# [DIRECTIONS]
Each record needs to be echoed exactly; can you do that?
[ENTRIES PROVIDED Boundary: Start]
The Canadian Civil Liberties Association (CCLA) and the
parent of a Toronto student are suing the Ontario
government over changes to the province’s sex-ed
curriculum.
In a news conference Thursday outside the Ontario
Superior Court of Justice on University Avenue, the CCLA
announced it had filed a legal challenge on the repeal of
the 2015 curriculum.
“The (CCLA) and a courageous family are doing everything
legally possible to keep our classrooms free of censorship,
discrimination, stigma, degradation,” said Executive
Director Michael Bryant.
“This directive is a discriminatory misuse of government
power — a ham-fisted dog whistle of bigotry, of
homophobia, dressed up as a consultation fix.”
[ENTRIES PROVIDED Boundary: End]
# [ANSWER SPACE]
The Canadian Civil Liberties Association (CCLA) and the
parent of a Toronto student are suing the Ontario
government over changes to the province’s sex-ed
curriculum.
In a news conference Thursday outside the Ontario
Superior Court of Justice on University Avenue, the CCLA
announced it had filed a legal challenge on the repeal of
the 2015 curriculum.
“The (CCLA) and a courageous family are doing everything
legally possible to keep our classrooms free of censorship,
discrimination, stigma, degradation,” said Executive
Director Michael Bryant.
“This directive is a discriminatory misuse of government
power — a ham-fisted dog whistle of bigotry, of
homophobia, dressed up as a consultation fix.”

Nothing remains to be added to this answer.